======== Reading passage ========
It turns out that objects are already aligned on an 8-byte boundary in the JVM (in both the
32- and 64-bit versions); this is the optimal alignment for most processors. So nothing is lost
by using compressed oops. If the first object in the JVM is stored at location 0 and occupies
57 bytes, then the next object will be stored at location 64—wasting 7 bytes that cannot be
allocated. That memory trade-off is worthwhile (and will occur whether compressed oops are
used or not), because the object can be accessed faster given that 8-byte alignment.
But that is the reason that the JVM doesn't try to emulate a 36-bit reference that could access
64 GB of memory. In that case, objects would have to be aligned on a 16-byte boundary, and
the savings from storing the compressed pointer in the heap would be outweighed by the
amount of memory that would be wasted in between the memory-aligned objects.
This has two implications. First, for heaps that are between 4 GB and 32 GB, use com-
pressed oops. Compressed oops are enabled using the -XX:+UseCompressedOops flag; in
Java 7 and later versions, they are enabled by default whenever the maximum heap size is
less than 32 GB. (In Reducing Object Size , it was noted that the size of an object reference
on a 64-bit JVM with a 32 GB heap is 4 bytes—which is the default case since compressed
oops are enabled by default.)
======== Data supplied ========
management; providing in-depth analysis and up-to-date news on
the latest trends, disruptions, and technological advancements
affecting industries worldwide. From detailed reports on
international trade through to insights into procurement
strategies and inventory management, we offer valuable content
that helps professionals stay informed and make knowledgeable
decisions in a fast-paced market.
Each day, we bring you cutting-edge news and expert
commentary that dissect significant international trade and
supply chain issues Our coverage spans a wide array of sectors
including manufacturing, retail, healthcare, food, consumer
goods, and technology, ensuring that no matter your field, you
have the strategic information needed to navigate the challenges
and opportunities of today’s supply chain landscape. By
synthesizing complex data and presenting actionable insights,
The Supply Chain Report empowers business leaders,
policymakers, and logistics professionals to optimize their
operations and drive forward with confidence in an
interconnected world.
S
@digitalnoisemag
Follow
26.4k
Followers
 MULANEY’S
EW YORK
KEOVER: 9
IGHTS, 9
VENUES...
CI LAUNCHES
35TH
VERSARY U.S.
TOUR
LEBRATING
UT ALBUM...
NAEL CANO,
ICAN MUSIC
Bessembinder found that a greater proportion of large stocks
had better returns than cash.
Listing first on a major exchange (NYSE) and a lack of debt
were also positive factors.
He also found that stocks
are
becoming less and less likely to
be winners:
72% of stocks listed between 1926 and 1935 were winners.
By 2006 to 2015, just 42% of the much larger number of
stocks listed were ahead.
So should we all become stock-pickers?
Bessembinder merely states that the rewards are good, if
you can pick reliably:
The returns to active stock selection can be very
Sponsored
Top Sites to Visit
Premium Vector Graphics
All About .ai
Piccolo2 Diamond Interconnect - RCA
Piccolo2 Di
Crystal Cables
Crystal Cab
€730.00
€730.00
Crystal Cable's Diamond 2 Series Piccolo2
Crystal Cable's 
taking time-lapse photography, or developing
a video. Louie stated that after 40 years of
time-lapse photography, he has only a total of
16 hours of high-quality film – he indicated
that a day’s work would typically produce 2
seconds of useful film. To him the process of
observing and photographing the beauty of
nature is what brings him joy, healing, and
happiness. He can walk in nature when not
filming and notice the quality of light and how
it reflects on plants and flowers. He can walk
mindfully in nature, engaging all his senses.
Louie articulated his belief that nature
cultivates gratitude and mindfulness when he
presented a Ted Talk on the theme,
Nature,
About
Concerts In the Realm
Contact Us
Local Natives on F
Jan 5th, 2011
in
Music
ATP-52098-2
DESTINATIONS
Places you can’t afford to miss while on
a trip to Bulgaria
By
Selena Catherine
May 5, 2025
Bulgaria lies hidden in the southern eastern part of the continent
========
Explore the material ▸
1. Please list every distinct memory size the passage on compressed oops gives in gigabytes.
2. Carry on the passage on compressed oops from its final sentence.

Outputs for the tasks ▸
1. 64 GB, 4 GB, 32 GB

2.
Second, a program that uses a 31 GB heap and compressed oops will usually be faster than a
program that uses a 33 GB heap. Although the 33 GB heap is larger, the extra space used by
the pointers in that heap means that the larger heap will perform more frequent GC cycles
and have worse performance.
Hence, it is better to use heaps that are less than 32 GB, or heaps that are at least a few GB
larger than 32 GB. Once extra memory is added to the heap to make up for the space used by
the uncompressed references, the number of GC cycles will be reduced. There is no hard rule
there for how much memory is needed before the GC impact of the uncompressed oops is
ameliorated—but given that 20% of an average heap might be used for object references,
planning on at least 38 GB is a good start.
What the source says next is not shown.